A PMLA court allows the ED to seek Spain's legal assistance in the OctaFX forex fraud case, clearing the way to attach Pavel Prozorov's overseas assets.

PMLA Court Approves Spain Legal Assistance in ₹5,000-Crore OctaFX Case

The420 Web Correspondent
5 Min Read

The Enforcement Directorate has received a significant boost in its investigation into the alleged OctaFX online forex trading fraud, with a special court under the Prevention of Money Laundering Act approving the agency’s request to seek legal assistance from Spain. On July 13, the PMLA court approved the ED’s application for a Letter of Request to Spanish authorities under the mutual legal assistance mechanism, clearing the way for the agency to pursue execution of its provisional attachment orders, obtain property records, and collect digital evidence located in Spain.

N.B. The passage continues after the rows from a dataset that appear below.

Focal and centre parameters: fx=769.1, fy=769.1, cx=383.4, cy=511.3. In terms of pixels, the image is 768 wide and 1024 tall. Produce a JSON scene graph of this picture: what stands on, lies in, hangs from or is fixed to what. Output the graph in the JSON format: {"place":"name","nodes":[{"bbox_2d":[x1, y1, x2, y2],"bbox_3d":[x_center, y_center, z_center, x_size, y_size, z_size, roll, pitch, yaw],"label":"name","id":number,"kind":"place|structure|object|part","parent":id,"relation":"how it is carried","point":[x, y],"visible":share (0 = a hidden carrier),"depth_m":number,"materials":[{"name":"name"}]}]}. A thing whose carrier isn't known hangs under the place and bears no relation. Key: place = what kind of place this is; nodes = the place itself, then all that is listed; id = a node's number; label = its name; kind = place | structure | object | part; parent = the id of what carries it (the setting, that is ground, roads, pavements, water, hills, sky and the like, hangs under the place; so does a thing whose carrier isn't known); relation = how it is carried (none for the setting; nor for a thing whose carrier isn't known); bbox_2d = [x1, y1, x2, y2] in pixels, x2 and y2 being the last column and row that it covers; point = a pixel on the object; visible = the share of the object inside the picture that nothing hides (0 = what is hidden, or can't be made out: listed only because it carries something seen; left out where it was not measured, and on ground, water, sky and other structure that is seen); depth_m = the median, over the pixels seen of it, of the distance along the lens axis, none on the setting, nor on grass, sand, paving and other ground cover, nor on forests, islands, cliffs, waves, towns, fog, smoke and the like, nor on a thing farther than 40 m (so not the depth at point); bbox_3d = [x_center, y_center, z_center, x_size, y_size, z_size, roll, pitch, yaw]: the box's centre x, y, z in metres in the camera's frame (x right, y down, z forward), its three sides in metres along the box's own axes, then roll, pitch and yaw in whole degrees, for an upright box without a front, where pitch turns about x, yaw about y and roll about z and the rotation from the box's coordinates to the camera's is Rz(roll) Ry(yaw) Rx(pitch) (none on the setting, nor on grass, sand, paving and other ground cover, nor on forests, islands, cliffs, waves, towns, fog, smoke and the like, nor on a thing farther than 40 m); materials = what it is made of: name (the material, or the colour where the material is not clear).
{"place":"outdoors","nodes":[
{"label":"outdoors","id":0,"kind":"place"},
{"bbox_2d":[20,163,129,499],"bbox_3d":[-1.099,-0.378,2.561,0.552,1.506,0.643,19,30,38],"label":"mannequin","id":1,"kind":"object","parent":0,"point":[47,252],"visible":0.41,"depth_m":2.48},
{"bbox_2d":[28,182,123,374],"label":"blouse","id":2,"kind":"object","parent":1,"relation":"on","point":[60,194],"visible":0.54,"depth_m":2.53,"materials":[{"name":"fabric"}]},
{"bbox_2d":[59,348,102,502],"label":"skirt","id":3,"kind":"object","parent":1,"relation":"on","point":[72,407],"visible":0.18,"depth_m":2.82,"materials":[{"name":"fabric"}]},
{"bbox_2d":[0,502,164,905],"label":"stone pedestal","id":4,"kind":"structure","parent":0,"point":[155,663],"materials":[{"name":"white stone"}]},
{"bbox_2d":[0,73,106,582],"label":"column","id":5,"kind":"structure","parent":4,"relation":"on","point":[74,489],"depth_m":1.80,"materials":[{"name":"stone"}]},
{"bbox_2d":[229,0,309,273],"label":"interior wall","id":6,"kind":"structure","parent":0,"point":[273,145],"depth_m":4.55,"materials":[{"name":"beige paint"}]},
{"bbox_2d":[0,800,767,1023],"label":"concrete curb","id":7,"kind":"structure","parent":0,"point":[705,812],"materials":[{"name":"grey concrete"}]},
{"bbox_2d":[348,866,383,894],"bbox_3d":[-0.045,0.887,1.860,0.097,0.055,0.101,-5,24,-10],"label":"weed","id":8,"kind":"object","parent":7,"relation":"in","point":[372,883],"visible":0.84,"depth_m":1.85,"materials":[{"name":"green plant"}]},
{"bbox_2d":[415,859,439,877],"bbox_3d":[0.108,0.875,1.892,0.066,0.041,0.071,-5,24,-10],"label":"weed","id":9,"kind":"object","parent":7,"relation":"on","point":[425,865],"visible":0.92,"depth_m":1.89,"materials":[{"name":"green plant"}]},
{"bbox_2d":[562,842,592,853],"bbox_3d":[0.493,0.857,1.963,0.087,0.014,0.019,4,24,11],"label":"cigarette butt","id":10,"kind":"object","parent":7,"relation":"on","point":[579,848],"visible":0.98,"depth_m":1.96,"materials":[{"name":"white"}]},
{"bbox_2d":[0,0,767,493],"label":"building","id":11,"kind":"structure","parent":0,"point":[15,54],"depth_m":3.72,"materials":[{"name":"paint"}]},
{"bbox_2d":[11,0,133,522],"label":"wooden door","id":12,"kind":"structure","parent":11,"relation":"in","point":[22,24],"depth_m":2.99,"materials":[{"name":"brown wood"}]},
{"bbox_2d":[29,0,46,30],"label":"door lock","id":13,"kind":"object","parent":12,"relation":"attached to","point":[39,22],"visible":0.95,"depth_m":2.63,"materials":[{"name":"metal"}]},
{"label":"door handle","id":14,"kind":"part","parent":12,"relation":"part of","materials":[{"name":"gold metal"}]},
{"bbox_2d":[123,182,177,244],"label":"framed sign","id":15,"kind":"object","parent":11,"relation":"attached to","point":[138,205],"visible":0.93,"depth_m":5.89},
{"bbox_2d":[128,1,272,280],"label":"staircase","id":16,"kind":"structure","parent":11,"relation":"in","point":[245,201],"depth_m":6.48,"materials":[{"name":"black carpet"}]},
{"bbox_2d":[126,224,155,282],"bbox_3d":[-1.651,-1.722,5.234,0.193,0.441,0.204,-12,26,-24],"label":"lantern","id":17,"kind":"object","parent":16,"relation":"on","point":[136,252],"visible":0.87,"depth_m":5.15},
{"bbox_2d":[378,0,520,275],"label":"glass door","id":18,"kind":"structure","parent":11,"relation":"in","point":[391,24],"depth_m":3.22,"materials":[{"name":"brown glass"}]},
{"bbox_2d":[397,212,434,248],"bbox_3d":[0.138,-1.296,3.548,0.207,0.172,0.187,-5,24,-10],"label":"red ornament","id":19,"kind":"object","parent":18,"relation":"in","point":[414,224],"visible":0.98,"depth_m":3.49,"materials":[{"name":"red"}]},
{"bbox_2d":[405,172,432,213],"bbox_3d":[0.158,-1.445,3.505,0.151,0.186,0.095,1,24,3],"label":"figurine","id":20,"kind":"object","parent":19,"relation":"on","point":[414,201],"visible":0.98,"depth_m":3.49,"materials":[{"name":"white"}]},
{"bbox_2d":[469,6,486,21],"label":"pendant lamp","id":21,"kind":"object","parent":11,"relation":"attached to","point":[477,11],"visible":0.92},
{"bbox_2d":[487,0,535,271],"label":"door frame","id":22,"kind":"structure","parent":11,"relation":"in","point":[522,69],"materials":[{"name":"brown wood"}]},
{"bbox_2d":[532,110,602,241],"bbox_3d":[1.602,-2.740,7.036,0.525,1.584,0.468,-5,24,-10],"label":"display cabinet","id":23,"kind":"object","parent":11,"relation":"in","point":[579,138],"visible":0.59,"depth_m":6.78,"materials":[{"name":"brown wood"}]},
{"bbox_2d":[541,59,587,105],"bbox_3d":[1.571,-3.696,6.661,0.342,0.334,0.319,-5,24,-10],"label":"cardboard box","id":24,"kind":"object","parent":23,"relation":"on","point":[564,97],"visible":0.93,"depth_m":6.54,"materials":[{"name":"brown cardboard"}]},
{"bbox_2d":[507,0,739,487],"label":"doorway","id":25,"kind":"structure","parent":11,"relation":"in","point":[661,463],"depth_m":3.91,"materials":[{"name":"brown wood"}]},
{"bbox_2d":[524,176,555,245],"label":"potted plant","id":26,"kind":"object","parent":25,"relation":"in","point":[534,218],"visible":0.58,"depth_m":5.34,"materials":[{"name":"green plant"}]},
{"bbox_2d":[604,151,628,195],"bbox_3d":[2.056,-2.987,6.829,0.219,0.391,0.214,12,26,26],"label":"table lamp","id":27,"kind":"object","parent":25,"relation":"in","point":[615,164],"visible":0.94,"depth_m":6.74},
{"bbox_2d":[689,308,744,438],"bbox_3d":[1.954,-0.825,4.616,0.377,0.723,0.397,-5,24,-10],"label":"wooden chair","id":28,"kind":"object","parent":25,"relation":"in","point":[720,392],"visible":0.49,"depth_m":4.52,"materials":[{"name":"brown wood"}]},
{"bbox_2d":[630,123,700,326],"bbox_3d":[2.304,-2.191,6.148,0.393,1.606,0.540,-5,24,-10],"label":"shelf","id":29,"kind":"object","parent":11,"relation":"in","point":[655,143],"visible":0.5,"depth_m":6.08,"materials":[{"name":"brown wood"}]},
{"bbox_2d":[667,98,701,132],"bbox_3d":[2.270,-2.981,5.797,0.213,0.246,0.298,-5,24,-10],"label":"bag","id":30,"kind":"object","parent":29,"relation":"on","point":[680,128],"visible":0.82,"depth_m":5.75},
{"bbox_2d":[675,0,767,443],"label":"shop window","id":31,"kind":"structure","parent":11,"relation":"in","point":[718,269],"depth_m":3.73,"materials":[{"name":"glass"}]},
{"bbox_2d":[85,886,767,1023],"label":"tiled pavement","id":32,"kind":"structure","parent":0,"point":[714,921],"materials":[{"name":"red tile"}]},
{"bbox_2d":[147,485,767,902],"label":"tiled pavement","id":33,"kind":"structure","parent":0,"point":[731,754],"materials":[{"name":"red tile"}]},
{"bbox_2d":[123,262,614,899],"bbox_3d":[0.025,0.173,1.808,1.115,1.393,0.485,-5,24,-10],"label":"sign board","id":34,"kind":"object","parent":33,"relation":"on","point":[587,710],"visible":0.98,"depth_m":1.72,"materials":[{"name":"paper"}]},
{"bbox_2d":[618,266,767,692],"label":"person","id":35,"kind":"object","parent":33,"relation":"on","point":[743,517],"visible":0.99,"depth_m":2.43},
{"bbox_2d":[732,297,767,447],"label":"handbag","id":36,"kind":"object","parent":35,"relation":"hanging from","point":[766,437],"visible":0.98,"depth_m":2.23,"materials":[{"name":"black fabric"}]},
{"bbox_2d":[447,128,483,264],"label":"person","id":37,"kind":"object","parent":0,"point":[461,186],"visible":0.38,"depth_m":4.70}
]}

A Global Network Built to Look Legitimate

The case centres on OctaFX, an unauthorised online forex trading platform accused of cheating Indian investors by promising high returns while manipulating trading outcomes through falsified candlestick charts and deliberate slippage designed to ensure consistent investor losses. The ED alleges the operation was controlled by Russian national Pavel Aleksandrovich Prozorov, who designed and supervised OctaFX’s operational structure as a mechanism for generating, layering and integrating proceeds of crime through multiple entities and financial channels.

The platform built its Indian credibility partly through mainstream sports and celebrity marketing, having once served as a trading partner of IPL franchise Delhi Capitals and secured endorsements from television personalities including Krystle Dsouza and Karan Wahi. Behind that public-facing legitimacy, investigators found a genuinely global back-end: marketing handled through entities in the British Virgin Islands, servers and back-office operations in Spain, payment gateways managed out of Estonia, technical support run from Georgia, and a Cyprus-based holding company, with funds ultimately routed abroad disguised as payments for fake software imports and R&D services.

How Investor Money Was Layered and Moved

According to the ED, OctaFX collected investor funds through UPI and local bank transfers, which were then routed through dummy Indian entities and individual accounts, layered across multiple mule accounts before leaving the country. Unauthorised payment aggregators reportedly facilitated this movement by providing merchant IDs and integration kits to shell companies posing as e-commerce platforms, allowing payments that were actually investor deposits to appear as ordinary transactions for goods or services.

The agency has identified several Spain-incorporated entities central to this structure, including Amber Soluciones and Mercats City SL, alleging they played a significant role in the OctaFX network’s functioning. Investigators say key digital infrastructure, servers and financial records tied to the investigation remain located in Spain, which is precisely why executing India’s existing attachment orders requires this newly approved international legal assistance route.

Three Attachment Orders and an Alleged Mastermind’s Arrest

The ED has already issued three provisional attachment orders covering Spain-based assets. The first, issued December 3, 2024, covered 19 immovable properties valued at approximately ₹41.73 crore. The second, issued July 3, 2025, covered three movable and two immovable properties worth around ₹131.45 crore. The third, issued in October 2025, targeted cryptocurrency assets worth approximately $318 million, or roughly ₹2,385 crore, which the ED says are beneficially owned by Prozorov but currently remain under the control of Spanish police authorities following his arrest.

Spanish police arrested Prozorov in October 2025 in coordination with Indian investigative agencies, and the ED has since said it intends to pursue his extradition to India, though officials have acknowledged the process is likely to be long and complicated given its cross-border, multi-jurisdictional nature. Cumulative reporting on the scale of the alleged fraud has varied somewhat: the ED’s own assessment puts OctaFX’s India-derived profits at over ₹5,000 crore generated between 2019 and 2024, while some more recent reports describe investor losses through its Indian subsidiary specifically at over ₹800 crore, a difference likely reflecting gross platform revenue versus direct investor losses within the broader operation. Total assets attached in the case, spanning immovable property, a luxury yacht and cryptocurrency holdings, have already crossed ₹2,681 crore, with a Prosecution Complaint and a Supplementary Prosecution Complaint filed against OctaFX and 54 other accused persons and entities before the Special PMLA Court, which has taken cognisance of both filings.

The court, in approving the latest Letter of Request, found sufficient prima facie grounds to seek international legal assistance, noting it was necessary to execute the existing attachment orders and secure further evidence located in Spain. The investigation continues, with the ED focused on tracing the network’s remaining foreign entities, digital assets and financial beneficiaries through sustained international cooperation.